* Rig rates could fall another 15 percent
* New rigs create oversupply
* Oil industry starts to squeeze costs-Kemp
By Balazs Koranyi and Henrik Stolen
OSLO, Feb 6 (Reuters) - Drillers face a year of pain as they take delivery of a slew of new vessels ordered during boom times just as oil companies ruthlessly tighten spending on offshore exploration.
Global offshore oil rig rates, already down sharply from record highs last year, could fall as much as 15 percent in some segments and firms with smaller and older fleets could be hurt the most, analysts and executives said.
Drilling stocks are already down by 20 percent since late last year but analysts at Barclays estimate that there is another 35 percent downside, even under a base case.
“It going to be a more challenging market for the next 12-18 months because you have several rigs coming into this market or rolling off contracts,” Rune Magnus Lundetrae, the Chief Financial Officer of Seadrill, the world’s biggest driller by market capitalisation, told Reuters.
“Rates are likely to drop, but with a widening spread in day rates between older and newer equipment... and there is likely to be more idling for older rigs,” he added.
Although oil and gas investments are seen rising around 5-6 percent next year, the biggest offshore players could tighten their belts the most.
Shell and Chevron have both said they would reduce their capital spending this year while BP said it expected broadly flat investments.
“The market has slowed down: drilling in Brazil has slacked off, Gulf of Mexico has slacked off,” Bjoernar Iversen, the CEO of driller Songa Offshore, said. “You see oil firms like Statoil saying that they are cutting costs, letting people go and focusing more on capital discipline.”
Market sentiment took a turn for the worse when Noble Corp , one of the biggest offshore drillers, warned that there was simply too much capacity in the market and modern rigs could push older ones out of the market.
“Campaigns are being delayed and oil companies are not willing to explore, especially the supermajors and to a lesser degree ONGC, Pemex, and Saudi Aramco,” Baard Rosef, an analyst at Pareto Securities said.
There are some 87 ultradeep water rigs on order, mostly with Korean yards like Daewoo, Samsung Heavy Industries and Hyundai Heavy Industries, with each worth roughly $600 million.
This orderbook equals nearly two-thirds of the existing global fleet and about 60 percent of these will be delivered over the next two years.
“We didn’t see any fixture in the market for several months and a few large exploration campaigns in West Africa have been pushed out in time so there is an oversupply in the market, which has become evident through Noble’s comments,” Rosef said.
Rates in the ultradeep market, the most lucrative segment, peaked close to $625,000 a day last year but are down to around $575,000 per day this year for the so-called 6th generation rigs.

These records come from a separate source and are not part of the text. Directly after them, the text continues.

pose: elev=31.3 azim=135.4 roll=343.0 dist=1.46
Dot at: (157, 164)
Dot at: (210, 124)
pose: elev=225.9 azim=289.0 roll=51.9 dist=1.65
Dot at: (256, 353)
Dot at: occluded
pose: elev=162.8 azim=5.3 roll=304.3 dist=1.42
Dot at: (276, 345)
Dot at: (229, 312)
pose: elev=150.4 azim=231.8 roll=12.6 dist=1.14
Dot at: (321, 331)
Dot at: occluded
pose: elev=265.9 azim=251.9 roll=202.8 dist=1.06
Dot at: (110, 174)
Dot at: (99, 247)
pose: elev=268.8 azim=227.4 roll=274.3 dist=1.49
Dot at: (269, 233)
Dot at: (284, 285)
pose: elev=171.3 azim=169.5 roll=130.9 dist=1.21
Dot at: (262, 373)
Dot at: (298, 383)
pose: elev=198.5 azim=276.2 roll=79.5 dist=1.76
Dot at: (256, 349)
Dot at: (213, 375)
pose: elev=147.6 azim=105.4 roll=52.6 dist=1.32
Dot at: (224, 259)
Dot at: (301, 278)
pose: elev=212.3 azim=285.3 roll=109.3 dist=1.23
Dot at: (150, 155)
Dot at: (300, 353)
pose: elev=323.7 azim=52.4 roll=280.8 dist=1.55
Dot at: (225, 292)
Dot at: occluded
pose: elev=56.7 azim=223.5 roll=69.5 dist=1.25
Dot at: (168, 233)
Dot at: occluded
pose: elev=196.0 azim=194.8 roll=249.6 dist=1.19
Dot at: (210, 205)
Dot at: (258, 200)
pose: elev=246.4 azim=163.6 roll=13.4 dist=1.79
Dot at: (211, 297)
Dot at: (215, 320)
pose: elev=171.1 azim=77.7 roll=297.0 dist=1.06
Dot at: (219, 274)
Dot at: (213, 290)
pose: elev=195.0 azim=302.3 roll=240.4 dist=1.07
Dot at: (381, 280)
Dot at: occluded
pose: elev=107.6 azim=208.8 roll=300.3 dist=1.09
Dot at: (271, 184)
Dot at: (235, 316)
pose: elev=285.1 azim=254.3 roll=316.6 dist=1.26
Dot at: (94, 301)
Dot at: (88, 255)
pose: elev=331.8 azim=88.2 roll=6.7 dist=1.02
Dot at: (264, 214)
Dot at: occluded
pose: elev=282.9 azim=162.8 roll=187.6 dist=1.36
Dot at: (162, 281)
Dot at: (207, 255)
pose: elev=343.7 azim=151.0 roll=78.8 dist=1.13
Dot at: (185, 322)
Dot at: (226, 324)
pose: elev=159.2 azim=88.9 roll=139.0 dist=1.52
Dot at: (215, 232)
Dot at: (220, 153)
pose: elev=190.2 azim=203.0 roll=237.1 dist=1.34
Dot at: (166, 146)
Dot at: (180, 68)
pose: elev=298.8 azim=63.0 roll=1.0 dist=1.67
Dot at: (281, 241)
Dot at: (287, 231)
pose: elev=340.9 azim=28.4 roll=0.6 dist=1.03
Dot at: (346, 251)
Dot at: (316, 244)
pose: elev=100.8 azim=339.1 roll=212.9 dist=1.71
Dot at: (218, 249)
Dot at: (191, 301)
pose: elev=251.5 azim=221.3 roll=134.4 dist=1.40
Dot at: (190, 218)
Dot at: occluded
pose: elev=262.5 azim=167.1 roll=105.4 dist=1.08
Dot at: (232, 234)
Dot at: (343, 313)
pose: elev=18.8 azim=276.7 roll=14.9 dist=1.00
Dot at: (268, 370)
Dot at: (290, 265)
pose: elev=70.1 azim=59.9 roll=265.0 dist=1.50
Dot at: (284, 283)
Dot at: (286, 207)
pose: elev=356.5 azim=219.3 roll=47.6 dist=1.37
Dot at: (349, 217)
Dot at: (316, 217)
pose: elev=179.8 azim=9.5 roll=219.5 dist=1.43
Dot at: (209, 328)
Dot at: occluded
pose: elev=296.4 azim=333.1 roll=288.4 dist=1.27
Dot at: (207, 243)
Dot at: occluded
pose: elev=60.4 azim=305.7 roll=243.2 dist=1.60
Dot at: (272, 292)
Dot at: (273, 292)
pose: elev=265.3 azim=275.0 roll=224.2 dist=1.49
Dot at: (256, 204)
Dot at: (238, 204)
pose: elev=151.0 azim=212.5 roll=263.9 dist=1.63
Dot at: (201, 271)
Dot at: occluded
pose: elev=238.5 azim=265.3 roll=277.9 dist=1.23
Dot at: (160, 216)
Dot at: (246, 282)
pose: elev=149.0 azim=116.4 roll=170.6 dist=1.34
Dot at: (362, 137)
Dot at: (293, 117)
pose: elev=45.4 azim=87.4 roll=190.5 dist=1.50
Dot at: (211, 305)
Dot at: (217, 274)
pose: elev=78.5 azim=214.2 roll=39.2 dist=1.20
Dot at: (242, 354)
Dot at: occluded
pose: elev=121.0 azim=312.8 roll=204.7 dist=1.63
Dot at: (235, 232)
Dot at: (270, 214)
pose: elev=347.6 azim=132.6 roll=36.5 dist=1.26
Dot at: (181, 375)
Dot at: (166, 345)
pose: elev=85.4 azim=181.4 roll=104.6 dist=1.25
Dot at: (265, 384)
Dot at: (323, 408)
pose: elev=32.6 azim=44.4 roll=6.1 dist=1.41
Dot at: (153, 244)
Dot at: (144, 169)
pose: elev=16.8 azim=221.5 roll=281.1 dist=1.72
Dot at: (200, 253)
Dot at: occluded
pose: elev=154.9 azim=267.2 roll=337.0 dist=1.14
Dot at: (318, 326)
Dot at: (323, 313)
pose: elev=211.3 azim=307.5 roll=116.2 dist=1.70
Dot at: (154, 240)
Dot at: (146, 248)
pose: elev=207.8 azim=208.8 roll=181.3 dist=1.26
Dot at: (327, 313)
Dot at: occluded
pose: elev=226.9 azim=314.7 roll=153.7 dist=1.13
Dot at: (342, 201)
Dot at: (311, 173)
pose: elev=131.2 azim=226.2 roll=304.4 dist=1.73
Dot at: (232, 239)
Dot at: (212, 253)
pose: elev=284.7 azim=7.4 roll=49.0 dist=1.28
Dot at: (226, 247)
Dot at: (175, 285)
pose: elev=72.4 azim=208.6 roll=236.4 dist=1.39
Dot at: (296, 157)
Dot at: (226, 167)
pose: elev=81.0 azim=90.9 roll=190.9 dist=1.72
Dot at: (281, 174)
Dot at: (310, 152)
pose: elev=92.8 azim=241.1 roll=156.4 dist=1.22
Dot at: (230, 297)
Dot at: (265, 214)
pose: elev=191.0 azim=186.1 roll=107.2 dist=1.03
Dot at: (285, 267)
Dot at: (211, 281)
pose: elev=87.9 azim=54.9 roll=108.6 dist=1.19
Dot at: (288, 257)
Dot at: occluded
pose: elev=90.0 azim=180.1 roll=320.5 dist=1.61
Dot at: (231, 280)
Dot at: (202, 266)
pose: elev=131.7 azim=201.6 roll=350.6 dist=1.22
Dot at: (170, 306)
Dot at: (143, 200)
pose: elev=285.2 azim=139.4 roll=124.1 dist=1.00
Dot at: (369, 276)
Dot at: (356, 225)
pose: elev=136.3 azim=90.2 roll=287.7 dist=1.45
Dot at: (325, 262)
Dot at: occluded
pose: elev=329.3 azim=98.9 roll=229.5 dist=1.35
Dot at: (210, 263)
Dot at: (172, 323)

Barclays sees the rate falling to $475,000 while Pareto and Nordea see it coming down to $525,000 per day.
“A combination of high fleet growth, drilling campaign deferrals in key areas and increased capital discipline from oil majors have created oversupply in the floater market for 2014 and 2015,” Nordea, a key lender to the sector, said. “This has shifted the bargaining power to oil companies after a decade with drilling companies in the driving seat.”
Given asset quality, order backlogs and newbuild contracts, analysts said firms like Transocean may be the most vulnerable as it has an old fleet and has 38 floating rigs coming off contract over the next two years. Nobel and Diamond may also underperform, analysts said.
“There are many firms out there who have built speculative rigs (with no firm contract) and many also need to renew their fleet. They will be hit,” Songa’s Iversen said.
Seadrill is among the better placed firms as it has one of the newest fleets with a huge backlog and plenty of high specification newbuilds that will be in demand. However, the stock’s upside may be limited as it is already trading over 11 times its expected 2014 earnings, above the sector’s average just below 10.
Other potential winners include Ocean Rig, Odfjell Drilling , and Pacific Drilling, analysts said.
Firms operating in ultraharsh environments off Norway, Russia and the UK may be in the best position because of high utilisation rates and limited supply growth. Firms operating jack-up rigs in shallow waters are also relatively protected as oversupply is not as acute.
“The medium to long term fundamentals are still very much there however. The world needs more drilling rigs and we need more offshore production to maintain or increase global oil production,” Seadrill’s Lundetrae said.